Life is restless. Bioartists—the emerging group of practitioners who manipulate living tissues, DNA, and bacteria—must embrace this restlessness. Working in the lab, the artist can’t contain his medium. Even in the Petri dish, fungal spores invade the colonies, or the slime mold overruns maze. Precision gives way to open-ended experiment. The lab is a garden, and the bioartist is the gardener for the new millennium, where breeding advances naturally into gene splicing.

CUT/PASTE/GROW provides a space to ask fundamental new questions about aesthetics and our assumptions about life and death. What, for example, makes a beautiful blueprint for a beautiful form—what makes a beautiful gene?

By cutting and pasting DNA into a being, the organism itself—both in function and behavior—becomes a chimera, a hybrid natural/engineered being stitched from disparate parts, a result of both Darwinian evolution and the will of the artist.

Since antiquity, hybrids were considered abominations. Today, we can view them in any number of ways: Are these chimerae quasi-artworks or quasi-organisms?
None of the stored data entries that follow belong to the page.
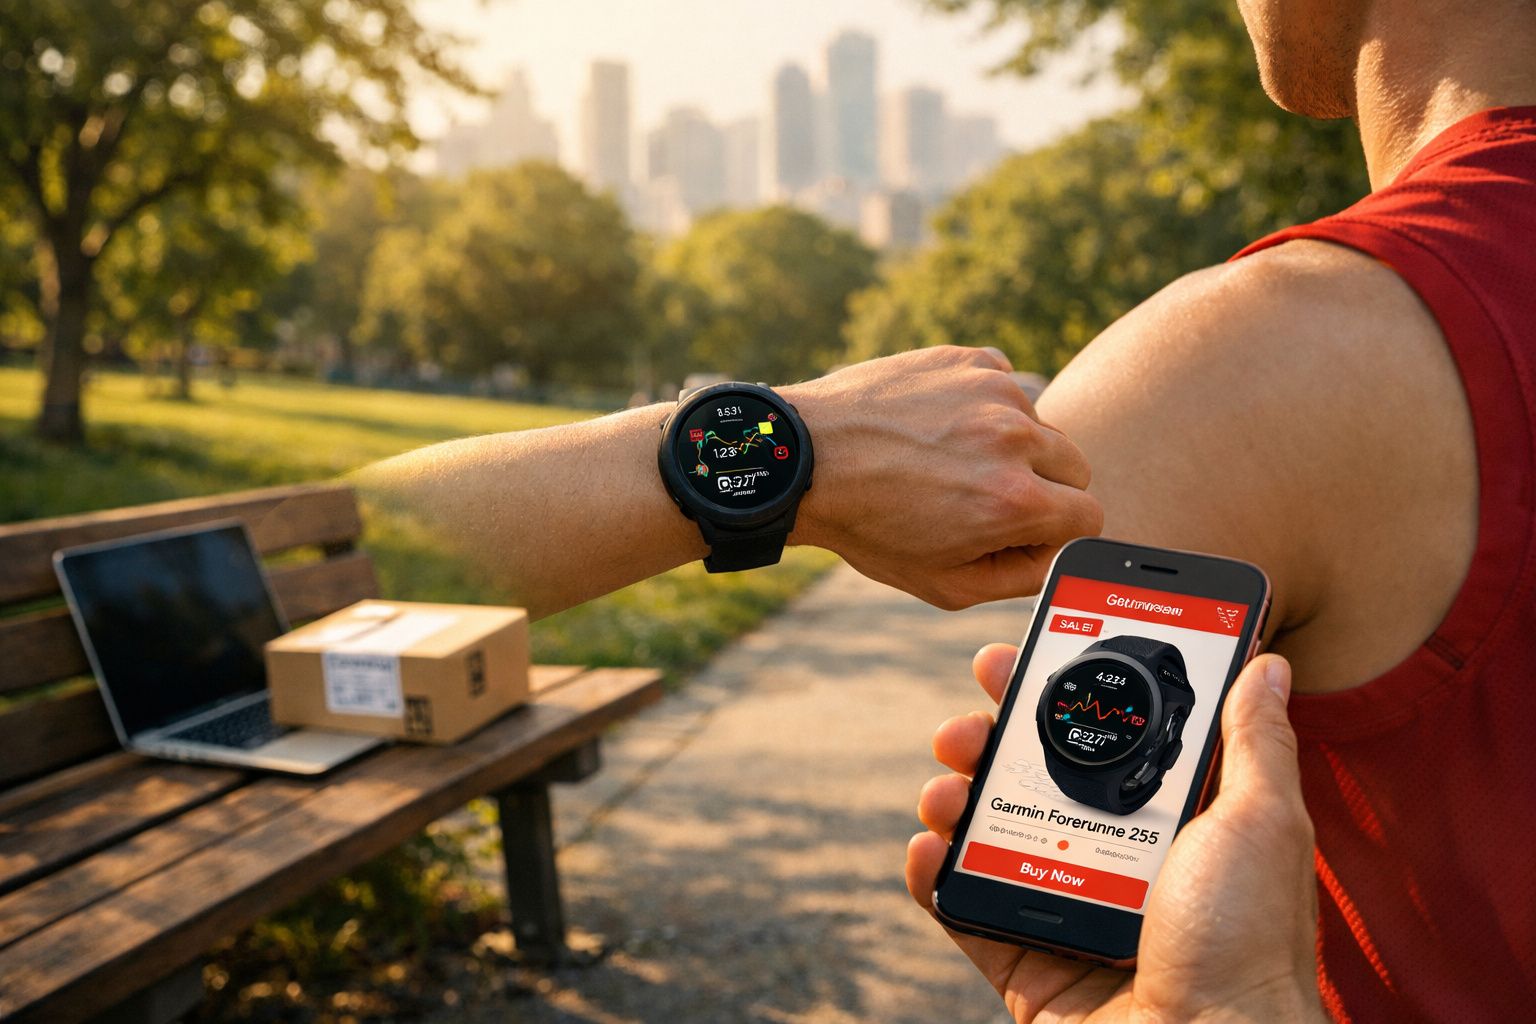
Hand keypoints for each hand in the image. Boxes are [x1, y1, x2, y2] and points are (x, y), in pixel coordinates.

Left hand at [783, 347, 1101, 608]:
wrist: (805, 459)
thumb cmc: (869, 526)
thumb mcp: (946, 585)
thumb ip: (1020, 578)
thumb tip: (1057, 555)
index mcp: (1015, 500)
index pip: (1090, 517)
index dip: (1057, 533)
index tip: (1020, 533)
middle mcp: (1014, 438)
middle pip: (1076, 467)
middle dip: (1044, 488)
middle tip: (986, 499)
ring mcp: (992, 391)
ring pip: (1041, 424)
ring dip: (1013, 445)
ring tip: (951, 461)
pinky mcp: (969, 360)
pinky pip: (1006, 384)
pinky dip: (985, 405)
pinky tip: (942, 426)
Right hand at [906, 646, 1324, 1022]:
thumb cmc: (1248, 945)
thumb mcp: (1258, 824)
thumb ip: (1252, 741)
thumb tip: (1266, 662)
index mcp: (1172, 822)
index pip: (1109, 738)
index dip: (1062, 692)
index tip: (1024, 655)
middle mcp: (1116, 859)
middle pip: (1037, 780)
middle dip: (991, 738)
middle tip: (965, 720)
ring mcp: (1066, 908)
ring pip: (992, 837)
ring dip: (954, 798)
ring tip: (945, 786)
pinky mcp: (1028, 960)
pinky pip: (966, 910)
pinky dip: (934, 877)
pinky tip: (927, 847)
Is bioart a new approach to society and ecology, a partnership with the microbial life all around us?

Find out more at cutpastegrow.com

Invited artists:

  • Tuur van Balen
  • Nurit Bar-Shai
  • Heather Barnett
  • BCL: Shiho Fukuhara/Georg TremmelBruce Bryan
  • Revital Cohen
  • Tom Deerinck
  • Andy Gracie
  • Karen Ingram
  • Eduardo Kac
  • Edgar Lissel
  • Julia Lohmann
  • Simon Park
  • Nikki Romanello
  • SXSW Create 2013
  • Liam Young

Curators

Observatory is an gallery and event space in the Gowanus neighborhood of Brooklyn, New York. Inspired by natural history, morbid anatomy, and the intersection of art and science, Observatory hosts lectures, classes, and exhibitions. Observatory is part of the Proteus Gowanus art complex, located at 543 Union Street (at Nevins). Gallery hours are 3–6 PM, Thursdays–Fridays; 12–6 PM, Saturdays–Sundays.
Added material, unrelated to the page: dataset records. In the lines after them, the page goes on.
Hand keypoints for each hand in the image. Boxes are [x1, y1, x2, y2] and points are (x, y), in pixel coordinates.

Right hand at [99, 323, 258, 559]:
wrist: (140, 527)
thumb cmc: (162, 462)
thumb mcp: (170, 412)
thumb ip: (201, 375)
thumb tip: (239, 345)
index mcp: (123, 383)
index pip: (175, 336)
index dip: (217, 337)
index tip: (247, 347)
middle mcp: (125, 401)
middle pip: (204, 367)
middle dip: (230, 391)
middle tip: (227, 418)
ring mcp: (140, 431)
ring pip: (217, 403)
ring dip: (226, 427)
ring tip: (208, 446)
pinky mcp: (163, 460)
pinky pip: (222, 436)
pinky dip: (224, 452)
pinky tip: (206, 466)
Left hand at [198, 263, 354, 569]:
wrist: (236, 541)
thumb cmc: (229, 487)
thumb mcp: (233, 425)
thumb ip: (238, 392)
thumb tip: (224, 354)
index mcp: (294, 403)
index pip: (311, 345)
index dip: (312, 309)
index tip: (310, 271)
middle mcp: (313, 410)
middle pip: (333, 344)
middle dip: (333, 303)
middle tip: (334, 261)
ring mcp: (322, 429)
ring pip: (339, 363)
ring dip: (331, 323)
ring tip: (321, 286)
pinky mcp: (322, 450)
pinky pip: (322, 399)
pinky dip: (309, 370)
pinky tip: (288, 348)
Genspace is a nonprofit organization dedicated to promoting education in molecular biology for both children and adults. Its staff and volunteers work inside and outside of traditional settings, providing a safe, supportive environment for training and mentoring in biotechnology. Genspace also supplies a Biosafety Level 1 lab for biologists, laypeople, and artists to gather and collaborate on biotechnology projects.

Nurit Bar-Shai is a co-founder of Genspace and an interdisciplinary artist who works at the intersection of art, science, and technology. She composes video, live telematic installations and conducts experiments through creative collaborative inquiry. Nurit lectures and exhibits her work worldwide.
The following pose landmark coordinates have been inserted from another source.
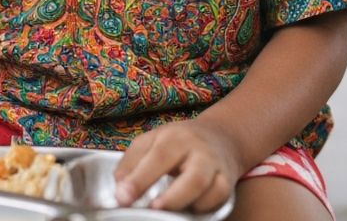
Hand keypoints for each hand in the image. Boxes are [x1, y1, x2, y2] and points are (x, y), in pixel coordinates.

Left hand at [114, 118, 241, 213]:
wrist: (220, 137)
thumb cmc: (178, 142)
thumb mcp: (152, 142)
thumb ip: (132, 163)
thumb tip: (119, 189)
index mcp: (174, 137)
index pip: (158, 157)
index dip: (139, 180)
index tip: (122, 198)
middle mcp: (199, 150)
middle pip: (192, 177)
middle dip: (172, 198)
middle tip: (152, 209)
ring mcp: (215, 167)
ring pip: (209, 190)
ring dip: (186, 204)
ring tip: (165, 211)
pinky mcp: (227, 182)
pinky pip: (218, 199)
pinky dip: (203, 207)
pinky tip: (188, 207)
Daniel Grushkin is a co-founder of Genspace and a journalist who covers the intersection of science, biotechnology, and culture. His articles have appeared in The New York Times, Businessweek, National Geographic Adventure, Popular Science, and Scientific American.

Wythe Marschall writes and teaches about futurism. With artist Ethan Gould, he is the author of Suspicious Anatomy, an illustrated book of fake neuroscience. At Observatory, Wythe has curated art shows and lectures on retrofuturism, technological ecstasy, the neo-grotesque, and the para-academic. Wythe teaches undergraduate literature at Brooklyn College. His stories and essays have appeared in McSweeney’s Quarterly Concern and elsewhere.

William Myers teaches and writes about the history of architecture, art and design. His book BioDesign: Nature + Science + Creativity was published by The Museum of Modern Art in New York and Thames & Hudson in London in 2012. He has worked for the Solomon R. Guggenheim Museum, The Museum of Modern Art, the Smithsonian Cooper-Hewitt National Design Museum, Hunter College, and Genspace.